WORK INSTRUCTIONS:
Leave out the images and repeat the listing below without a single change.

RECORD EXTRACTS:

-*-

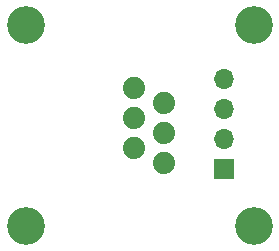
<source format=gbr>
%TF.GenerationSoftware,KiCad,Pcbnew,7.0.10-7.0.10~ubuntu22.04.1*%
%TF.CreationDate,2024-01-31T09:18:21+05:30*%
%TF.ProjectId,bir-bme280-rj11,6269722d-626d-4653-9238-302d726a3131,rev?*%
%TF.SameCoordinates,Original*%
%TF.FileFunction,Soldermask,Top*%
%TF.FilePolarity,Negative*%
%FSLAX46Y46*%
G04 Gerber Fmt 4.6, Leading zero omitted, Abs format (unit mm)*
G04 Created by KiCad (PCBNEW 7.0.10-7.0.10~ubuntu22.04.1) date 2024-01-31 09:18:21*
%MOMM*%
%LPD*%
G01*
G04 APERTURE LIST*
%ADD10C,1.879600*%
%ADD11R,1.700000X1.700000*%
%ADD12O,1.700000X1.700000*%
%ADD13C,3.200000*%
G04 APERTURE END LIST*
D10*
%TO.C,J2*%
X68072000Y-47498000D03*
X65532000Y-46228000D03*
X68072000Y-44958000D03*
X65532000Y-43688000D03*
X68072000Y-42418000D03*
X65532000Y-41148000D03*
%TD*%
D11*
%TO.C,J1*%
X73152000Y-48006000D03*
D12*
X73152000Y-45466000D03*
X73152000Y-42926000D03*
X73152000Y-40386000D03*
%TD*%
D13*
%TO.C,REF\u002A\u002A*%
X56388000Y-52832000D03*
%TD*%
%TO.C,REF\u002A\u002A*%
X75692000Y-52832000D03*
%TD*%
%TO.C,REF\u002A\u002A*%
X75692000Y-35814000D03*
%TD*%
%TO.C,REF\u002A\u002A*%
X56388000Y-35814000D03*
%TD*%
M02*

</source>
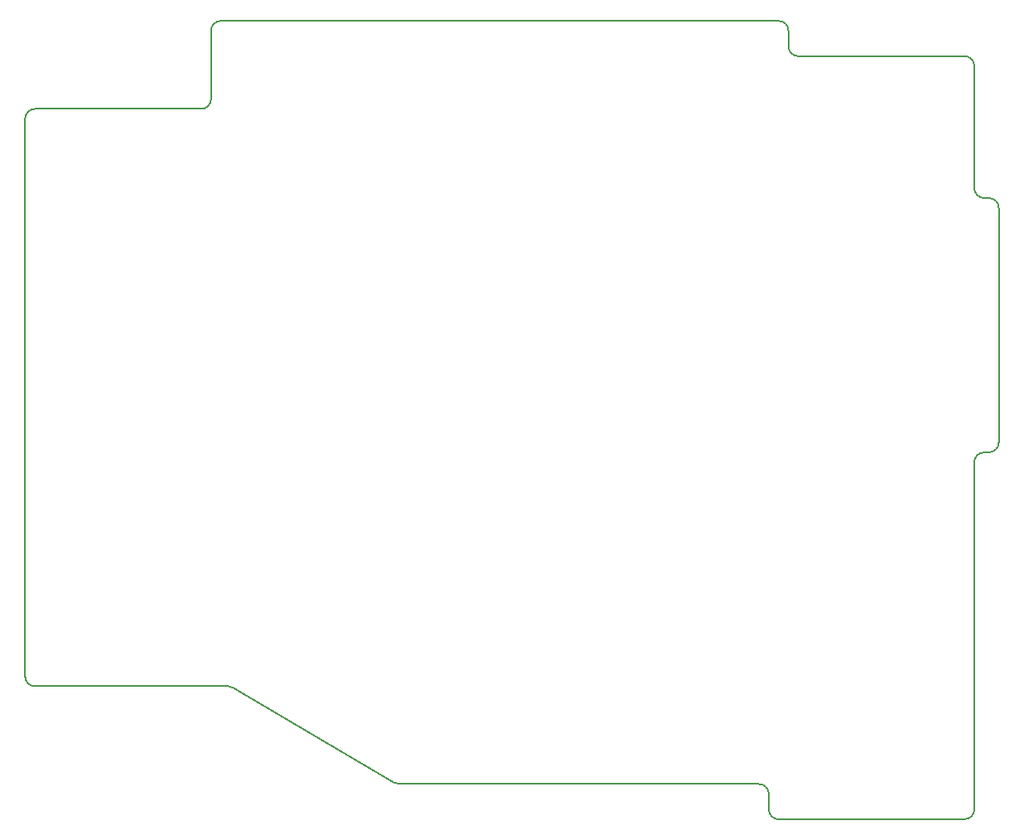
<source format=gbr>
%TF.GenerationSoftware,KiCad,Pcbnew,7.0.7*%
%TF.CreationDate,2023-11-30T20:13:54-05:00*%
%TF.ProjectId,pcb,7063622e-6b69-4636-9164-5f7063625858,v1.0.0*%
%TF.SameCoordinates,Original*%
%TF.FileFunction,Profile,NP*%
%FSLAX46Y46*%
G04 Gerber Fmt 4.6, Leading zero omitted, Abs format (unit mm)*
G04 Created by KiCad (PCBNEW 7.0.7) date 2023-11-30 20:13:54*
%MOMM*%
%LPD*%
G01*
G04 APERTURE LIST*
%TA.AperFunction,Profile*%
%ADD10C,0.150000*%
%TD*%
G04 APERTURE END LIST*
D10*
X27265286Y-1361938D02*
G75*
G03*
X27772308Y-1500000I507014J861938D01*
G01*
X67500000Y75500000D02*
X67500000Y73900000D01*
X66500000Y-5100000D02*
X85500000Y-5100000D01*
X86500000Y59400000D02*
G75*
G03*
X87500000Y58400000I1000000J0D01*
G01*
X87500000Y58400000D02*
X88000000Y58400000D01*
X68500000Y72900000D02*
X85500000Y72900000D01*
X86500000Y71900000D02*
G75*
G03*
X85500000Y72900000I-1000000J0D01*
G01*
X-10500000Y9500000D02*
X-10500000Y66500000D01*
X67500000Y73900000D02*
G75*
G03*
X68500000Y72900000I1000000J0D01*
G01*
X65500000Y-4100000D02*
X65500000Y-2500000D01*
X85500000Y-5100000D02*
G75*
G03*
X86500000Y-4100000I0J1000000D01*
G01*
X89000000Y57400000D02*
X89000000Y33400000D01*
X10734714Y8361938D02*
G75*
G03*
X10227692Y8500000I-507014J-861938D01*
G01*
X67500000Y75500000D02*
G75*
G03*
X66500000Y76500000I-1000000J0D01*
G01*
X88000000Y32400000D02*
X87500000Y32400000D01*
X86500000Y59400000D02*
X86500000Y71900000D01*
X89000000Y57400000D02*
G75*
G03*
X88000000Y58400000I-1000000J0D01*
G01*
X-10500000Y9500000D02*
G75*
G03*
X-9500000Y8500000I999999J-1D01*
G01*
X27265288Y-1361934D02*
X10734712Y8361934D01*
X-9500000Y67500000D02*
X7500000Y67500000D01*
X27772308Y-1500000D02*
X64500000Y-1500000D01*
X87500000Y32400000D02*
G75*
G03*
X86500000Y31400000I0J-1000000D01*
G01*
X-9500000Y8500000D02*
X10227692Y8500000D01*
X86500000Y-4100000D02*
X86500000Y31400000D01*
X7500000Y67500000D02*
G75*
G03*
X8500000Y68500000I0J1000000D01*
G01*
X88000000Y32400000D02*
G75*
G03*
X89000000Y33400000I0J1000000D01*
G01*
X9500000Y76500000D02*
X66500000Y76500000D01*
X65500000Y-2500000D02*
G75*
G03*
X64500000Y-1500000I-1000000J0D01*
G01*
X-9500000Y67500000D02*
G75*
G03*
X-10500000Y66500000I-1J-999999D01*
G01*
X9500000Y76500000D02*
G75*
G03*
X8500000Y75500000I0J-1000000D01*
G01*
X8500000Y68500000D02*
X8500000Y75500000D01*
X65500000Y-4100000D02*
G75*
G03*
X66500000Y-5100000I1000000J0D01*
G01*
M02*

</source>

-*-

EXERCISE ANSWER:
<source format=gbr>
%TF.GenerationSoftware,KiCad,Pcbnew,7.0.10-7.0.10~ubuntu22.04.1*%
%TF.CreationDate,2024-01-31T09:18:21+05:30*%
%TF.ProjectId,bir-bme280-rj11,6269722d-626d-4653-9238-302d726a3131,rev?*%
%TF.SameCoordinates,Original*%
%TF.FileFunction,Soldermask,Top*%
%TF.FilePolarity,Negative*%
%FSLAX46Y46*%
G04 Gerber Fmt 4.6, Leading zero omitted, Abs format (unit mm)*
G04 Created by KiCad (PCBNEW 7.0.10-7.0.10~ubuntu22.04.1) date 2024-01-31 09:18:21*
%MOMM*%
%LPD*%
G01*
G04 APERTURE LIST*
%ADD10C,1.879600*%
%ADD11R,1.700000X1.700000*%
%ADD12O,1.700000X1.700000*%
%ADD13C,3.200000*%
G04 APERTURE END LIST*
D10*
%TO.C,J2*%
X68072000Y-47498000D03*
X65532000Y-46228000D03*
X68072000Y-44958000D03*
X65532000Y-43688000D03*
X68072000Y-42418000D03*
X65532000Y-41148000D03*
%TD*%
D11*
%TO.C,J1*%
X73152000Y-48006000D03*
D12*
X73152000Y-45466000D03*
X73152000Y-42926000D03*
X73152000Y-40386000D03*
%TD*%
D13*
%TO.C,REF\u002A\u002A*%
X56388000Y-52832000D03*
%TD*%
%TO.C,REF\u002A\u002A*%
X75692000Y-52832000D03*
%TD*%
%TO.C,REF\u002A\u002A*%
X75692000Y-35814000D03*
%TD*%
%TO.C,REF\u002A\u002A*%
X56388000Y-35814000D03*
%TD*%
M02*

</source>
<source format=gbr>
%TF.GenerationSoftware,KiCad,Pcbnew,7.0.7*%
%TF.CreationDate,2023-11-30T20:13:54-05:00*%
%TF.ProjectId,pcb,7063622e-6b69-4636-9164-5f7063625858,v1.0.0*%
%TF.SameCoordinates,Original*%
%TF.FileFunction,Profile,NP*%
%FSLAX46Y46*%
G04 Gerber Fmt 4.6, Leading zero omitted, Abs format (unit mm)*
G04 Created by KiCad (PCBNEW 7.0.7) date 2023-11-30 20:13:54*
%MOMM*%
%LPD*%
G01*
G04 APERTURE LIST*
%TA.AperFunction,Profile*%
%ADD10C,0.150000*%
%TD*%
G04 APERTURE END LIST*
D10*
X27265286Y-1361938D02*
G75*
G03*
X27772308Y-1500000I507014J861938D01*
G01*
X67500000Y75500000D02*
X67500000Y73900000D01*
X66500000Y-5100000D02*
X85500000Y-5100000D01*
X86500000Y59400000D02*
G75*
G03*
X87500000Y58400000I1000000J0D01*
G01*
X87500000Y58400000D02*
X88000000Y58400000D01*
X68500000Y72900000D02*
X85500000Y72900000D01*
X86500000Y71900000D02*
G75*
G03*
X85500000Y72900000I-1000000J0D01*
G01*
X-10500000Y9500000D02*
X-10500000Y66500000D01*
X67500000Y73900000D02*
G75*
G03*
X68500000Y72900000I1000000J0D01*
G01*
X65500000Y-4100000D02*
X65500000Y-2500000D01*
X85500000Y-5100000D02*
G75*
G03*
X86500000Y-4100000I0J1000000D01*
G01*
X89000000Y57400000D02*
X89000000Y33400000D01*
X10734714Y8361938D02*
G75*
G03*
X10227692Y8500000I-507014J-861938D01*
G01*
X67500000Y75500000D02*
G75*
G03*
X66500000Y76500000I-1000000J0D01*
G01*
X88000000Y32400000D02*
X87500000Y32400000D01*
X86500000Y59400000D02*
X86500000Y71900000D01*
X89000000Y57400000D02*
G75*
G03*
X88000000Y58400000I-1000000J0D01*
G01*
X-10500000Y9500000D02*
G75*
G03*
X-9500000Y8500000I999999J-1D01*
G01*
X27265288Y-1361934D02*
X10734712Y8361934D01*
X-9500000Y67500000D02*
X7500000Y67500000D01*
X27772308Y-1500000D02*
X64500000Y-1500000D01*
X87500000Y32400000D02*
G75*
G03*
X86500000Y31400000I0J-1000000D01*
G01*
X-9500000Y8500000D02*
X10227692Y8500000D01*
X86500000Y-4100000D02*
X86500000Y31400000D01*
X7500000Y67500000D02*
G75*
G03*
X8500000Y68500000I0J1000000D01*
G01*
X88000000Y32400000D02*
G75*
G03*
X89000000Y33400000I0J1000000D01*
G01*
X9500000Y76500000D02*
X66500000Y76500000D01*
X65500000Y-2500000D02*
G75*
G03*
X64500000Y-1500000I-1000000J0D01*
G01*
X-9500000Y67500000D02*
G75*
G03*
X-10500000Y66500000I-1J-999999D01*
G01*
X9500000Y76500000D02*
G75*
G03*
X8500000Y75500000I0J-1000000D01*
G01*
X8500000Y68500000D02*
X8500000Y75500000D01*
X65500000Y-4100000D02*
G75*
G03*
X66500000Y-5100000I1000000J0D01*
G01*
M02*

</source>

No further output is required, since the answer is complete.